What were the main differences between the two codes? “Everything,” he says. “From positioning, plays on the field, the moves. There’s a lot of scrumming, a lot of ball off the field, a lot of waiting around. The only thing the same is the shape of the ball. That’s about it.”
Ultimately, Charnley put everything into making it as a Premiership regular, perhaps even pushing for international honours. But with little kicking game to speak of, and competing for a spot in the back line against international players like Marland Yarde, Denny Solomona and Byron McGuigan, it was always going to be a tough gig.
There was no great sulk, nor any grand escape plan. But when Warrington offered him a route back to the game he had been playing since he was six years old, something chimed inside him. He signed the contract with barely a second thought. “It was all within a week,” he says. “It were that quick.” In a way, Charnley has always plotted his career the same way he plots his way down the wing: one move at a time, never looking too far ahead, and seizing an opportunity when it presents itself.
He hasn’t looked back. Without a pre-season, and parachuting himself into a new dressing room with an established style, Charnley has enjoyed an outstanding first season in Cheshire, scoring 13 Super League tries and slotting into a team stuffed with international quality. They will begin as heavy favourites on Saturday against Catalans Dragons, having beaten the French side 26-0 and 56-6 (albeit against a weakened team) already this season.
In a way, Charnley sees his form this season as a kind of payback. “I’m grateful to this club,” he says. “They gave me the opportunity to come back to league, so I owe them a lot. Now I need to be a leader. They’ve not had much success in recent years. I’ve been there twice, won twice.
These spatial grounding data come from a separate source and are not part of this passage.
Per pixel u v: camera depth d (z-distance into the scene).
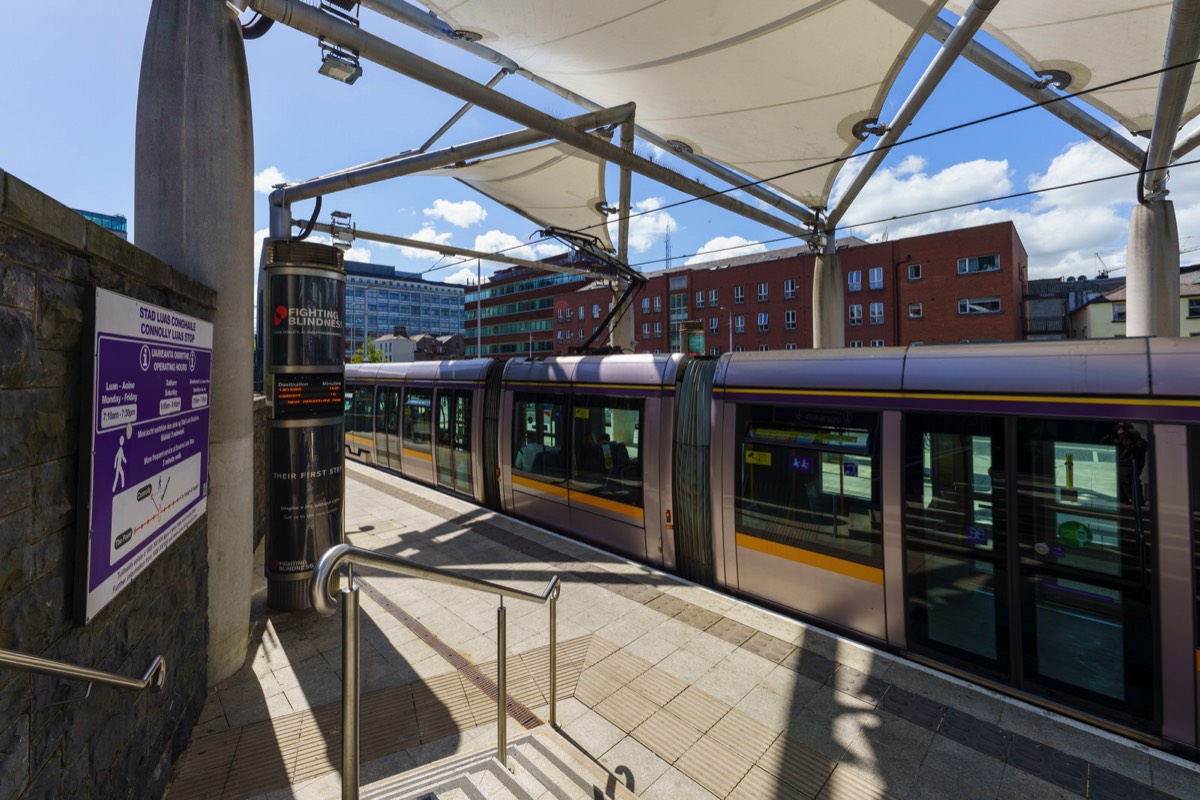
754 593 6.24
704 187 12.07
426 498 11.03
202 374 4.14
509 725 4.21
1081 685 4.21
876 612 5.27
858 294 48.78
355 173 9.43
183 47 4.62
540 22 9.48
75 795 2.39
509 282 87.00
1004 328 42.69
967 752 3.93
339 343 6.34
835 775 3.73
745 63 10.99
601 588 6.69
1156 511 3.93
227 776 3.61
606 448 7.93
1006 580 4.54
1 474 1.91
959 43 8.84
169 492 3.44
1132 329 12.24
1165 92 8.53
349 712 2.13
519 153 14.55
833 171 14.98
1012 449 4.54
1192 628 3.79
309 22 5.86
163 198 4.57
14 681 1.94
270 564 6.08
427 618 6.00
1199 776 3.67
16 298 2.00
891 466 5.15
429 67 6.85
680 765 3.82
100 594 2.51
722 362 6.61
Now I want to go there and win three times with these lads.”
He’s 27 now: the kid who used to bounce off the walls at Wigan, infusing the dressing room with his skittish energy, belongs to the past. He’s a father now, with one son and another child on the way. These days his pre-match routine stretches to nothing more extravagant than a ham and cheese sandwich from Subway. “I’m just a little bit smarter and a bit wiser,” he says. “I used to be giddy. Probably used to get on people’s nerves at Wigan. But I’ve taken a step back.”
He’s got life experiences to draw on, and the freight of adulthood weighing on his mind. “I’ve just sold my house at the minute. It’s only a little two-bed, and we’ve got another baby. So I’m moving, but I don’t know whether to move closer or stay where I am. I don’t like being in the same town where I work. I like to be away from rugby, away from it all. That’s what I’m doing as soon as I finish training. I’m on Rightmove, searching for houses…”
Older, wiser, and a winner. Having won three Grand Finals and two Challenge Cups with the Warriors, Charnley knows better than most where these big showpiece games are won and lost. “It’s just whoever turns up on the day,” he says. “It could be anyone’s. You’ve just got to be in the right frame of mind. We know how to play, we know what systems to run. If we do them right on the day, we’re unstoppable."